DOCUMENT SECTION:
## BEGIN
2. Get your facilities up to speed

This encompasses a whole range of issues including having adequate calf rearing facilities, clean calving areas, good cow flow from one area to another, good laneways to be able to get cows out to grass fast and the small stuff like having the shock right in all the paddocks BEFORE the cows go out and lighting around the yard for those dark evenings at the start of the year.

"Lads worry about spending money on making life easier for themselves but very often it makes a lot of sense," comments former Teagasc advisor John Donworth.

"Automated drafting, cluster removers, tank washing, apps like Herdwatch, even automated calf feeders costing €10,000 all make sense if you have enough cows and most guys are heading that direction," says Donworth.

The parlour is always the biggie in terms of capital investment, but again John believes in setting the bar relatively low at a maximum daily pit-time of three hours. "That only leaves seven hours for everything else if you are clocking up 10 hour days, which is long enough for anyone on a constant basis," he says.
## END
Data records:
## BEGIN
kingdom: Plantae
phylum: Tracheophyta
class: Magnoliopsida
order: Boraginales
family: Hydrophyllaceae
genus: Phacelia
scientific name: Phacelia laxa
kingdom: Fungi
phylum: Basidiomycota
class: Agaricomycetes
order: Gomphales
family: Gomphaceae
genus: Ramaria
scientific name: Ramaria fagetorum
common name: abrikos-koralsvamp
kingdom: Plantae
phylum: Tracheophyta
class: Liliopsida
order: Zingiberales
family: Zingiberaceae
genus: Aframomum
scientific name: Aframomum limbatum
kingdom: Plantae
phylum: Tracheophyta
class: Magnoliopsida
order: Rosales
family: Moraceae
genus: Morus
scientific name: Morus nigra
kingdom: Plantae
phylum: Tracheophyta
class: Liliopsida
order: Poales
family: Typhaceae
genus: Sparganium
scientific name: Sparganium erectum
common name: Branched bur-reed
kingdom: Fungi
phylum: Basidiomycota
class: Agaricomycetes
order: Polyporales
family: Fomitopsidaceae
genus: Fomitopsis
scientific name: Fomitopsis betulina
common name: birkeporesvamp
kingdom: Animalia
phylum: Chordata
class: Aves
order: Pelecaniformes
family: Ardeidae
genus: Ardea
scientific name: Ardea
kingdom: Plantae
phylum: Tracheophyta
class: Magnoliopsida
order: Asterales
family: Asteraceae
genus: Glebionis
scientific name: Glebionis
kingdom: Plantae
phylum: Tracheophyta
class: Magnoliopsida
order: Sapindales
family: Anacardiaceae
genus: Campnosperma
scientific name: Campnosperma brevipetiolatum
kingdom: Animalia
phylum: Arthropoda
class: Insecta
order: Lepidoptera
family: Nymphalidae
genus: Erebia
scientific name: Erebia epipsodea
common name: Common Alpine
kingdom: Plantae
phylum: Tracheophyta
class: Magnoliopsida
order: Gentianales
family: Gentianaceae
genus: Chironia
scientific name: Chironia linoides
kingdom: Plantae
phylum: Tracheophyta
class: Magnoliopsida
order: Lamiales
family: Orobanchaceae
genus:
## END
EXERCISE PROMPT: Extract the full text above about getting farm facilities up to speed, word for word and unchanged.

EXERCISE OUTPUT:
2. Get your facilities up to speed

This encompasses a whole range of issues including having adequate calf rearing facilities, clean calving areas, good cow flow from one area to another, good laneways to be able to get cows out to grass fast and the small stuff like having the shock right in all the paddocks BEFORE the cows go out and lighting around the yard for those dark evenings at the start of the year.

"Lads worry about spending money on making life easier for themselves but very often it makes a lot of sense," comments former Teagasc advisor John Donworth.

"Automated drafting, cluster removers, tank washing, apps like Herdwatch, even automated calf feeders costing €10,000 all make sense if you have enough cows and most guys are heading that direction," says Donworth.

The parlour is always the biggie in terms of capital investment, but again John believes in setting the bar relatively low at a maximum daily pit-time of three hours. "That only leaves seven hours for everything else if you are clocking up 10 hour days, which is long enough for anyone on a constant basis," he says.